▼
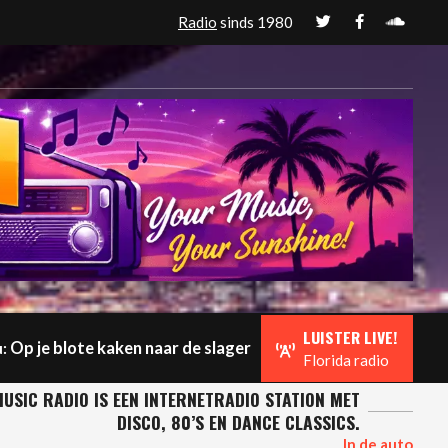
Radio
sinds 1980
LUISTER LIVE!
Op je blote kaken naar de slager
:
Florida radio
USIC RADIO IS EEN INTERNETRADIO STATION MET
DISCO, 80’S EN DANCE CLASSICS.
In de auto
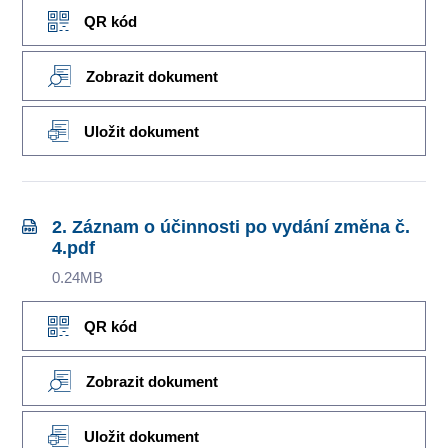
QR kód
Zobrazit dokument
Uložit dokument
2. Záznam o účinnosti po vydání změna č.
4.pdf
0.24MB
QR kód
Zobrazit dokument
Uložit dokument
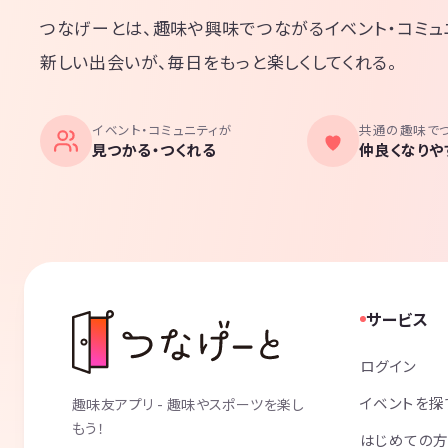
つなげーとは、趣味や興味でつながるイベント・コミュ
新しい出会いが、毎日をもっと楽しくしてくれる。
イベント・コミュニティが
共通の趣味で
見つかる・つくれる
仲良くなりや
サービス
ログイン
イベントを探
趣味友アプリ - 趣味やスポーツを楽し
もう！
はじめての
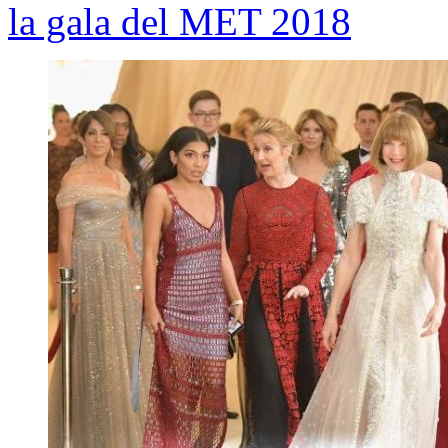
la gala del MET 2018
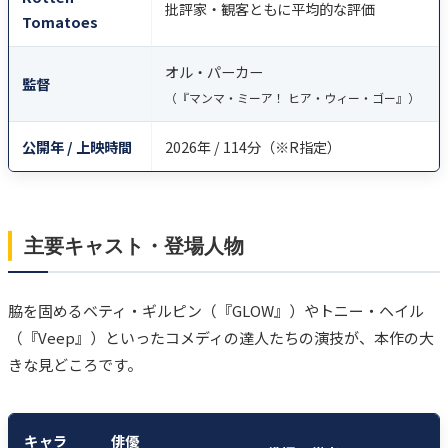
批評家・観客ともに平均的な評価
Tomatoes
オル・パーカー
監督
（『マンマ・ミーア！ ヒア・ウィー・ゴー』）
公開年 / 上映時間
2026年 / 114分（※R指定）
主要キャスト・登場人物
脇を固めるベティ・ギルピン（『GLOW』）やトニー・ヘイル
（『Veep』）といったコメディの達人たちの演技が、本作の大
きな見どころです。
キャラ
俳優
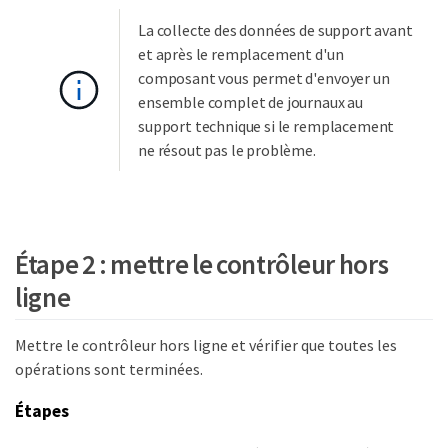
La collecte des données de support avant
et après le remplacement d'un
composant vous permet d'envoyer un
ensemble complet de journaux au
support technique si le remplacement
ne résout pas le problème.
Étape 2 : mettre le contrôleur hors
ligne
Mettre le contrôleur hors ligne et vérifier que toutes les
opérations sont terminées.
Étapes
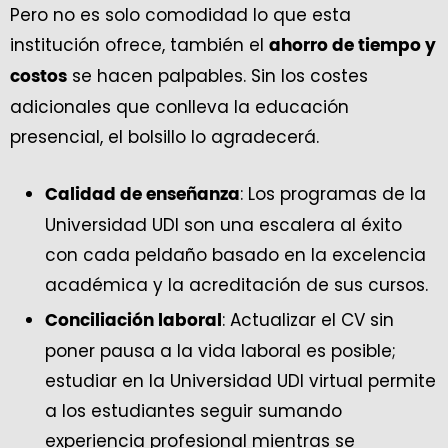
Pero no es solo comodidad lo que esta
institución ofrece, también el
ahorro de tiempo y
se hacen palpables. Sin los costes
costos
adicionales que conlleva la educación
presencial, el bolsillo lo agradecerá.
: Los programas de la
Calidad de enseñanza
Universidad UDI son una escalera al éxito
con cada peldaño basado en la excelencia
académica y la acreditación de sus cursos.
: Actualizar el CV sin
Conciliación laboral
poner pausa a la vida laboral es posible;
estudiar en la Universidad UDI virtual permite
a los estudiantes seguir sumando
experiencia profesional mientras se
▲
▼
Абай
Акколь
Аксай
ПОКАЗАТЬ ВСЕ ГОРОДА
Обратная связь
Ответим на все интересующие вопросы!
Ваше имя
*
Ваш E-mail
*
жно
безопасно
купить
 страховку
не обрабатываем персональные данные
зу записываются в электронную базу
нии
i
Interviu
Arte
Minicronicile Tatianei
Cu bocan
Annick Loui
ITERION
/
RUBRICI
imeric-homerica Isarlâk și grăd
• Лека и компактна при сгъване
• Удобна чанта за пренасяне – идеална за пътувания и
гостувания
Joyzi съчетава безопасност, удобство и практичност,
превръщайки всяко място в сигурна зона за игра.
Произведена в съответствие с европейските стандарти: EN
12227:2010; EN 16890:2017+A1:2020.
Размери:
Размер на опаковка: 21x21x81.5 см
▲
• **Task to carry out**: Find each line in the records above that contains "hors", and copy it.

• **Task answer**:
Étape 2 : mettre le contrôleur hors
Mettre le contrôleur hors ligne et vérifier que toutes les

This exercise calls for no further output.